The limits of OpenAI’s attempts to watermark AI text

Posted On: December 10, 2022

Whose handwriting was that, ChatGPT or a human? As a result, OpenAI is trying to figure out how to “watermark” AI-generated material to make it easier to identify.

Computer science professor and current guest researcher at OpenAI Scott Aaronson recently announced in a presentation at the University of Austin that the company is working on a tool for “statistically watermarking the outputs of a text [AI] system.” A “unnoticeable secret signal” would be included in all text generated by a system like ChatGPT to reveal its origin.

An OpenAI developer named Hendrik Kirchner constructed a prototype, and if Aaronson is to be believed, it will eventually be incorporated into other systems created by OpenAI.
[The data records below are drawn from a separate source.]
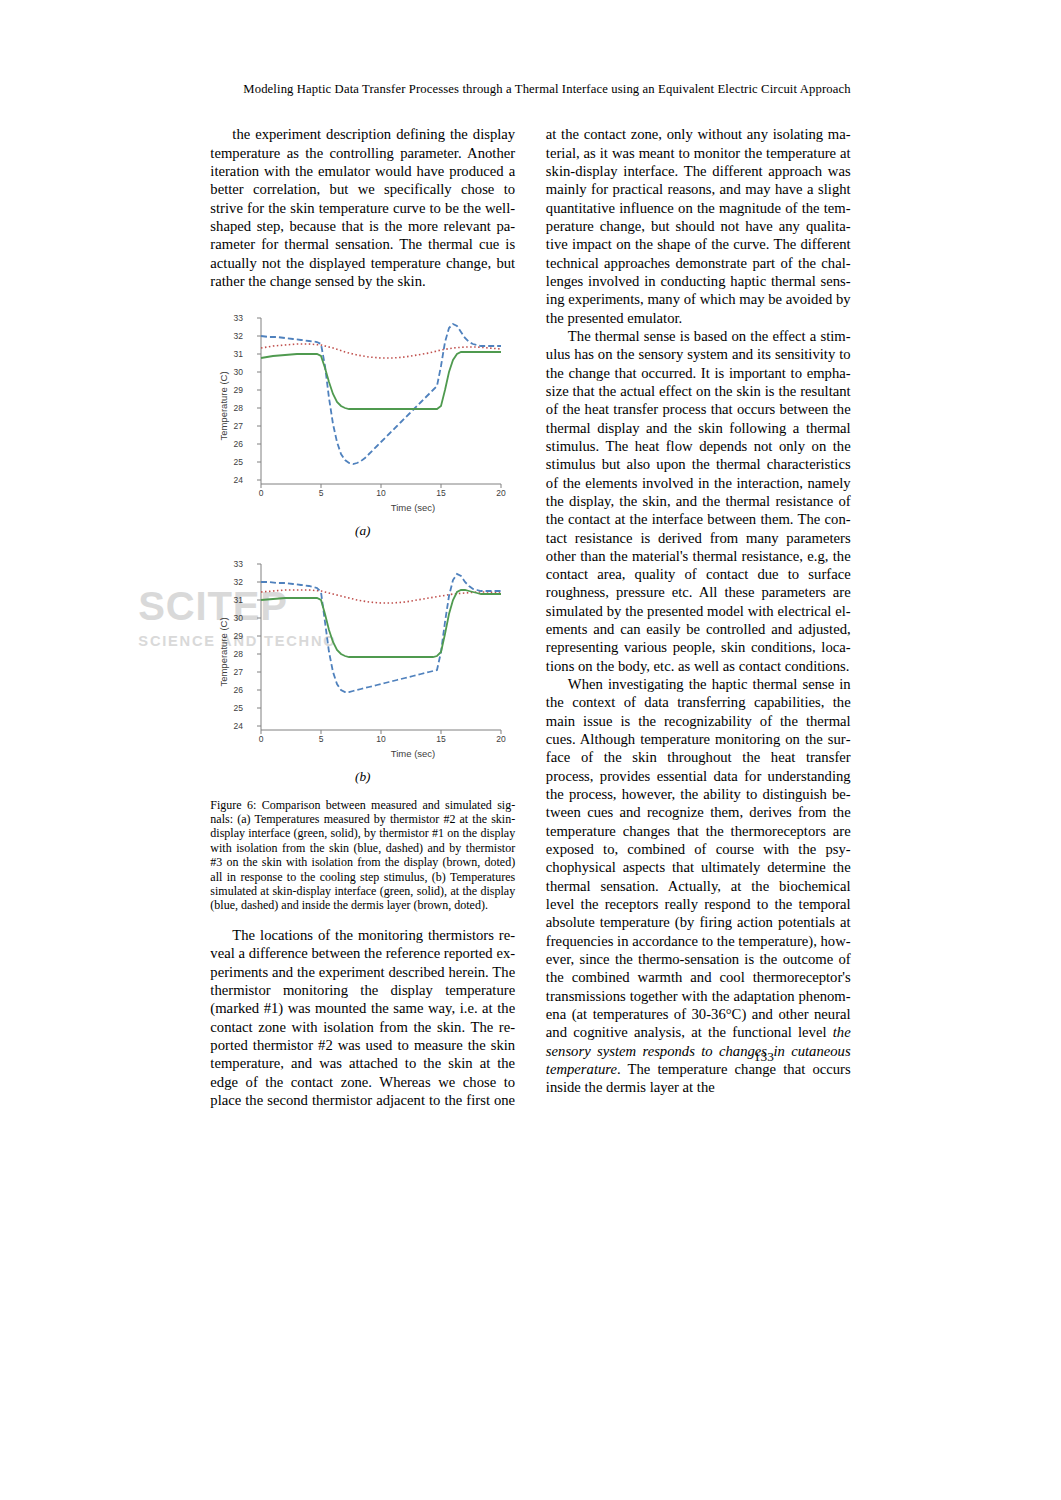SCITEPSCIENCE AND TECHNO
Modeling Haptic Data Transfer Processes through a Thermal Interface using an Equivalent Electric Circuit Approach
the experiment description defining the display temperature as the controlling parameter. Another iteration with the emulator would have produced a better correlation, but we specifically chose to strive for the skin temperature curve to be the well-shaped step, because that is the more relevant parameter for thermal sensation. The thermal cue is actually not the displayed temperature change, but rather the change sensed by the skin.
33 32 31 30 29 28 27 26 25 24 Temperature (C) 0 5 10 15 20 Time (sec)
(a)
33 32 31 30 29 28 27 26 25 24 Temperature (C) 0 5 10 15 20 Time (sec)
(b)
Figure 6: Comparison between measured and simulated signals: (a) Temperatures measured by thermistor #2 at the skin-display interface (green, solid), by thermistor #1 on the display with isolation from the skin (blue, dashed) and by thermistor #3 on the skin with isolation from the display (brown, doted) all in response to the cooling step stimulus, (b) Temperatures simulated at skin-display interface (green, solid), at the display (blue, dashed) and inside the dermis layer (brown, doted).
The locations of the monitoring thermistors reveal a difference between the reference reported experiments and the experiment described herein. The thermistor monitoring the display temperature (marked #1) was mounted the same way, i.e. at the contact zone with isolation from the skin. The reported thermistor #2 was used to measure the skin temperature, and was attached to the skin at the edge of the contact zone. Whereas we chose to place the second thermistor adjacent to the first one at the contact zone, only without any isolating material, as it was meant to monitor the temperature at skin-display interface. The different approach was mainly for practical reasons, and may have a slight quantitative influence on the magnitude of the temperature change, but should not have any qualitative impact on the shape of the curve. The different technical approaches demonstrate part of the challenges involved in conducting haptic thermal sensing experiments, many of which may be avoided by the presented emulator.
The thermal sense is based on the effect a stimulus has on the sensory system and its sensitivity to the change that occurred. It is important to emphasize that the actual effect on the skin is the resultant of the heat transfer process that occurs between the thermal display and the skin following a thermal stimulus. The heat flow depends not only on the stimulus but also upon the thermal characteristics of the elements involved in the interaction, namely the display, the skin, and the thermal resistance of the contact at the interface between them. The contact resistance is derived from many parameters other than the material's thermal resistance, e.g, the contact area, quality of contact due to surface roughness, pressure etc. All these parameters are simulated by the presented model with electrical elements and can easily be controlled and adjusted, representing various people, skin conditions, locations on the body, etc. as well as contact conditions.
When investigating the haptic thermal sense in the context of data transferring capabilities, the main issue is the recognizability of the thermal cues. Although temperature monitoring on the surface of the skin throughout the heat transfer process, provides essential data for understanding the process, however, the ability to distinguish between cues and recognize them, derives from the temperature changes that the thermoreceptors are exposed to, combined of course with the psychophysical aspects that ultimately determine the thermal sensation. Actually, at the biochemical level the receptors really respond to the temporal absolute temperature (by firing action potentials at frequencies in accordance to the temperature), however, since the thermo-sensation is the outcome of the combined warmth and cool thermoreceptor's transmissions together with the adaptation phenomena (at temperatures of 30-36°C) and other neural and cognitive analysis, at the functional level the sensory system responds to changes in cutaneous temperature. The temperature change that occurs inside the dermis layer at the
133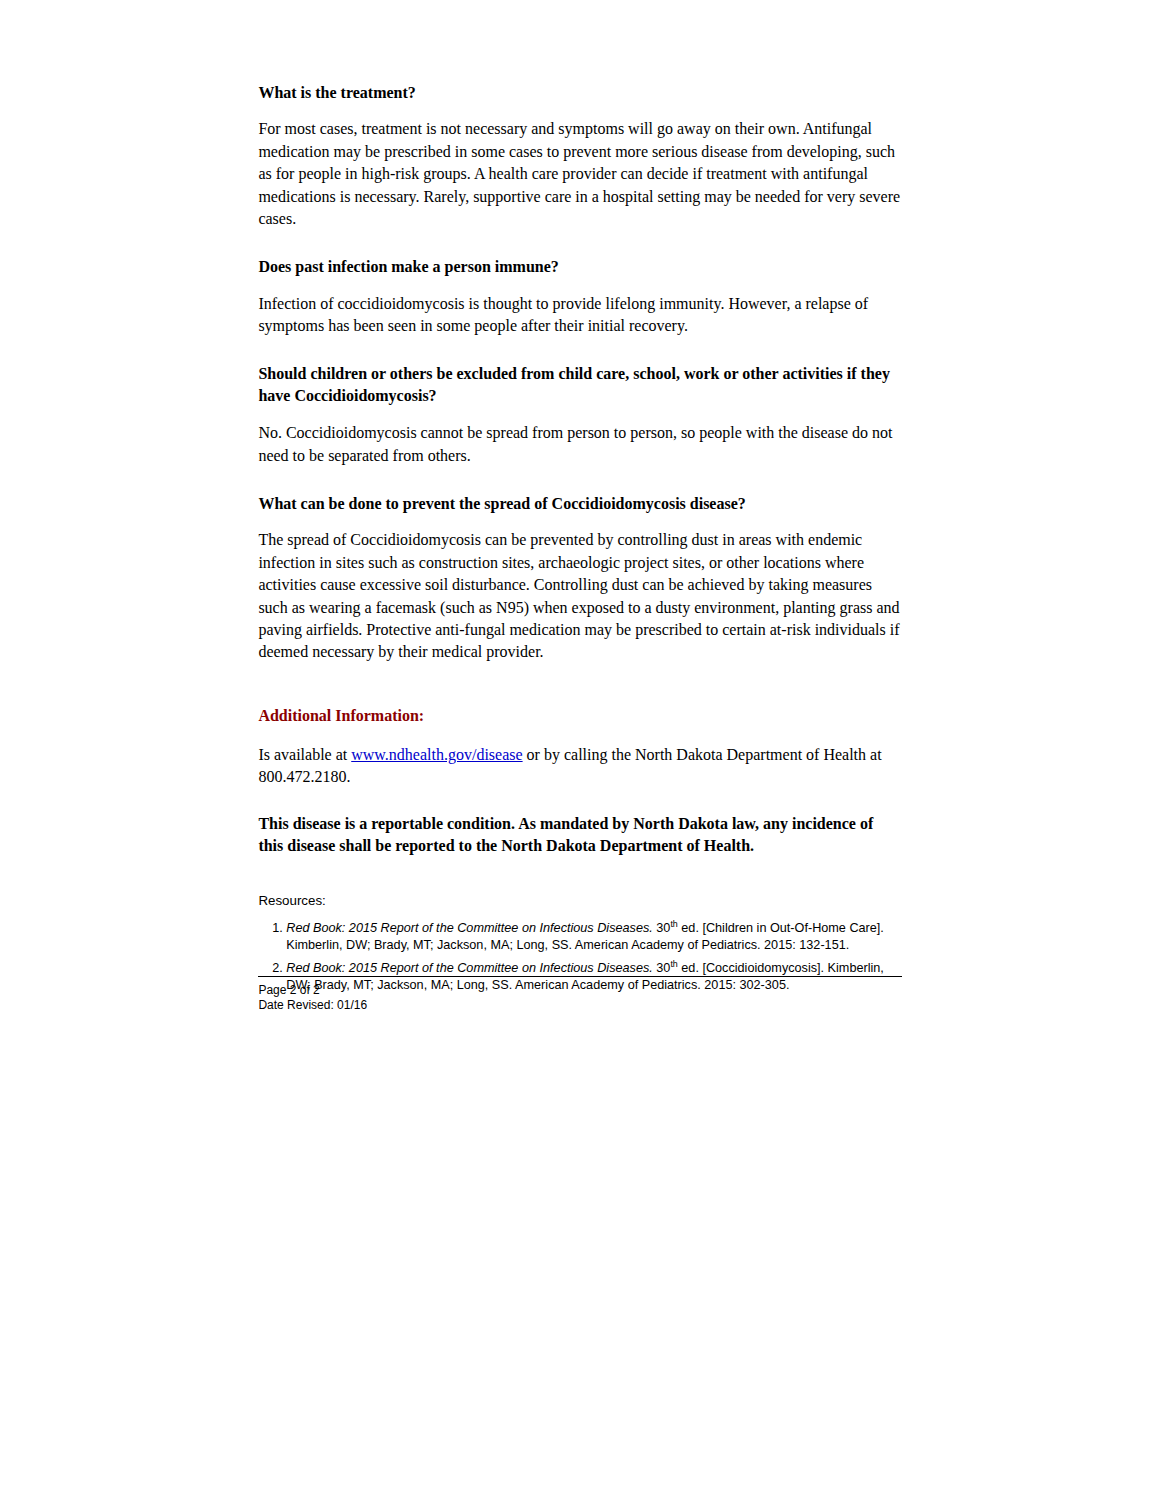What is the treatment?
For most cases, treatment is not necessary and symptoms will go away on their own. Antifungal medication may be prescribed in some cases to prevent more serious disease from developing, such as for people in high-risk groups. A health care provider can decide if treatment with antifungal medications is necessary. Rarely, supportive care in a hospital setting may be needed for very severe cases.
Does past infection make a person immune?
Infection of coccidioidomycosis is thought to provide lifelong immunity. However, a relapse of symptoms has been seen in some people after their initial recovery.
Should children or others be excluded from child care, school, work or other activities if they have Coccidioidomycosis?
No. Coccidioidomycosis cannot be spread from person to person, so people with the disease do not need to be separated from others.
What can be done to prevent the spread of Coccidioidomycosis disease?
The spread of Coccidioidomycosis can be prevented by controlling dust in areas with endemic infection in sites such as construction sites, archaeologic project sites, or other locations where activities cause excessive soil disturbance. Controlling dust can be achieved by taking measures such as wearing a facemask (such as N95) when exposed to a dusty environment, planting grass and paving airfields. Protective anti-fungal medication may be prescribed to certain at-risk individuals if deemed necessary by their medical provider.
Additional Information:
Is available at www.ndhealth.gov/disease or by calling the North Dakota Department of Health at 800.472.2180.
This disease is a reportable condition. As mandated by North Dakota law, any incidence of this disease shall be reported to the North Dakota Department of Health.
Resources:
Red Book: 2015 Report of the Committee on Infectious Diseases. 30th ed. [Children in Out-Of-Home Care]. Kimberlin, DW; Brady, MT; Jackson, MA; Long, SS. American Academy of Pediatrics. 2015: 132-151.
Red Book: 2015 Report of the Committee on Infectious Diseases. 30th ed. [Coccidioidomycosis]. Kimberlin, DW; Brady, MT; Jackson, MA; Long, SS. American Academy of Pediatrics. 2015: 302-305.
Page 2 of 2
Date Revised: 01/16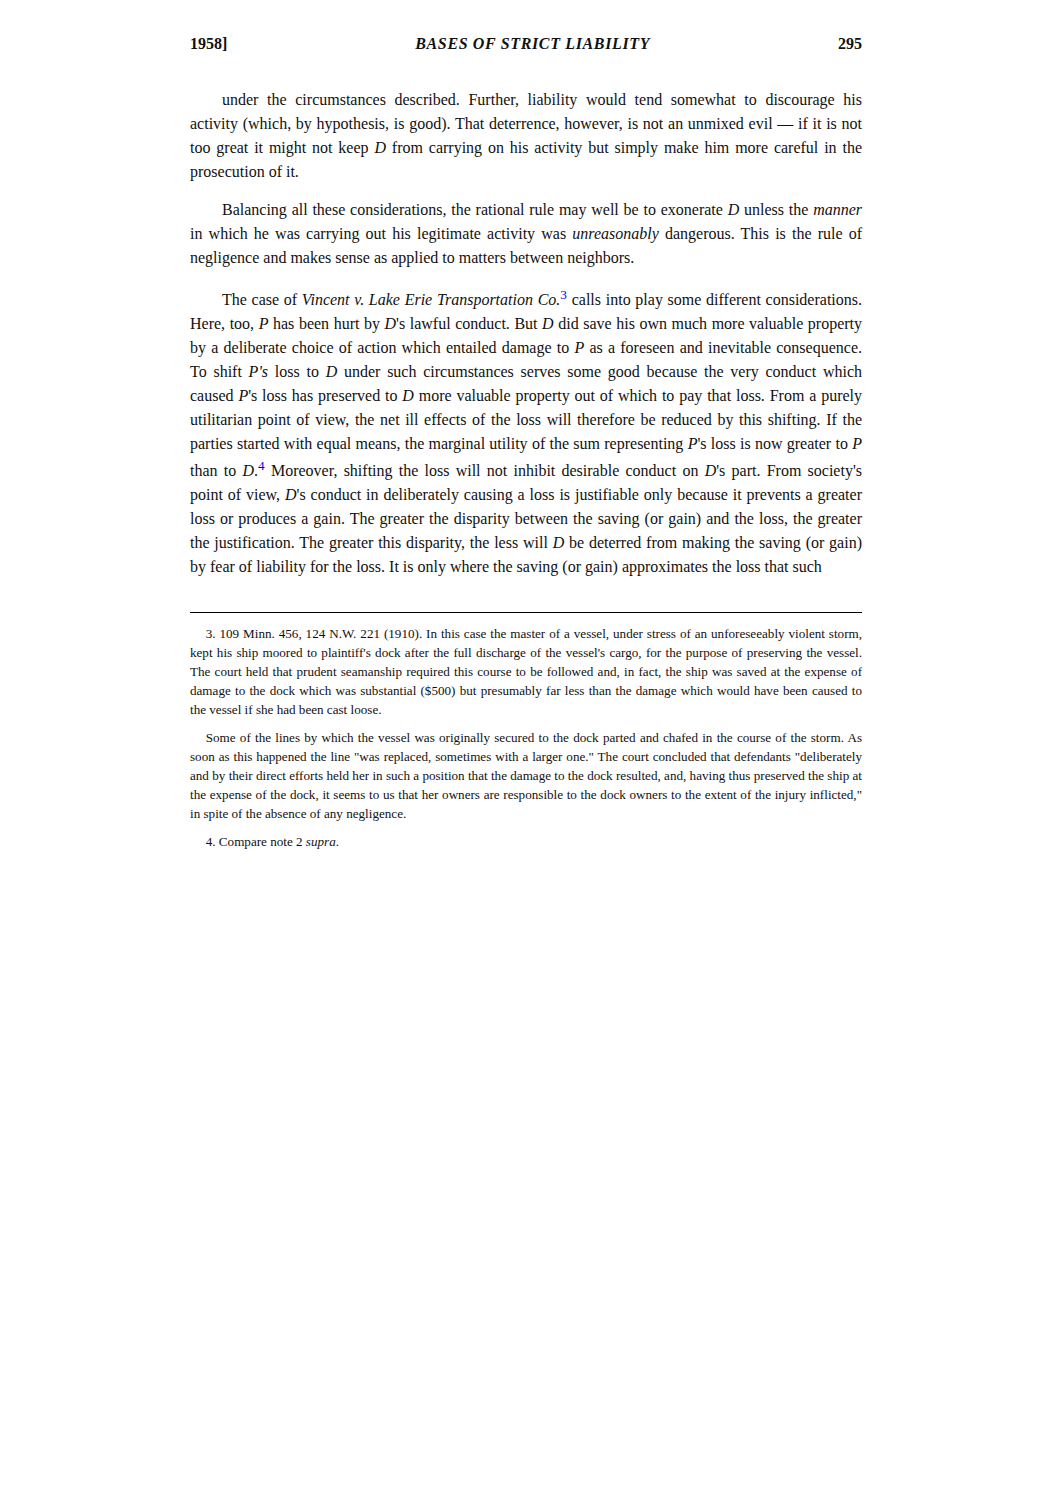1958] Bases of Strict Liability 295
under the circumstances described. Further, liability would tend somewhat to discourage his activity (which, by hypothesis, is good). That deterrence, however, is not an unmixed evil — if it is not too great it might not keep D from carrying on his activity but simply make him more careful in the prosecution of it.
Balancing all these considerations, the rational rule may well be to exonerate D unless the manner in which he was carrying out his legitimate activity was unreasonably dangerous. This is the rule of negligence and makes sense as applied to matters between neighbors.
The case of Vincent v. Lake Erie Transportation Co.3 calls into play some different considerations. Here, too, P has been hurt by D's lawful conduct. But D did save his own much more valuable property by a deliberate choice of action which entailed damage to P as a foreseen and inevitable consequence. To shift P's loss to D under such circumstances serves some good because the very conduct which caused P's loss has preserved to D more valuable property out of which to pay that loss. From a purely utilitarian point of view, the net ill effects of the loss will therefore be reduced by this shifting. If the parties started with equal means, the marginal utility of the sum representing P's loss is now greater to P than to D.4 Moreover, shifting the loss will not inhibit desirable conduct on D's part. From society's point of view, D's conduct in deliberately causing a loss is justifiable only because it prevents a greater loss or produces a gain. The greater the disparity between the saving (or gain) and the loss, the greater the justification. The greater this disparity, the less will D be deterred from making the saving (or gain) by fear of liability for the loss. It is only where the saving (or gain) approximates the loss that such
3. 109 Minn. 456, 124 N.W. 221 (1910). In this case the master of a vessel, under stress of an unforeseeably violent storm, kept his ship moored to plaintiff's dock after the full discharge of the vessel's cargo, for the purpose of preserving the vessel. The court held that prudent seamanship required this course to be followed and, in fact, the ship was saved at the expense of damage to the dock which was substantial ($500) but presumably far less than the damage which would have been caused to the vessel if she had been cast loose.
Some of the lines by which the vessel was originally secured to the dock parted and chafed in the course of the storm. As soon as this happened the line "was replaced, sometimes with a larger one." The court concluded that defendants "deliberately and by their direct efforts held her in such a position that the damage to the dock resulted, and, having thus preserved the ship at the expense of the dock, it seems to us that her owners are responsible to the dock owners to the extent of the injury inflicted," in spite of the absence of any negligence.
4. Compare note 2 supra.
With these new measures, “we want it to be much tougher to take [an AI system’s] output and pass it off as if it originated from a person,” Aaronson added. “This may be useful for eliminating academic plagiarism, of course, but also, for instance, mass creation of misinformation, like, say, flooding every site with supposedly on-topic comments supporting Russia’s invasion of Ukraine without having a building full of trolls in Moscow. Or using a person’s own literary voice against them.”

Take advantage of luck by

A watermark seems unnecessary. The popular messaging app ChatGPT serves as a great illustration of this. The OpenAI chatbot has taken the internet by storm, demonstrating not just an ability to answer difficult queries, but also to write poetry, solve programming riddles, and wax philosophic on a wide range of topics.

ChatGPT is hilarious and actually helpful, but it also has some serious moral issues. ChatGPT, like many text-generating systems before it, might be used to produce high-quality phishing emails and destructive viruses or to cheat on schoolwork. Furthermore, it is factually inconsistent as a question-answering tool, which is why programming Q&A site Stack Overflow has temporarily banned replies originating from ChatGPT.

Understanding how and why systems like ChatGPT function so effectively will help with understanding the technological foundations of OpenAI’s watermarking tool. Input and output text are processed by these systems as strings of “tokens,” which might be words, punctuation, or even individual letters. Systems continually generate a mathematical function called a probability distribution to determine the next token (e.g., word) to output, taking into consideration all previously generated tokens.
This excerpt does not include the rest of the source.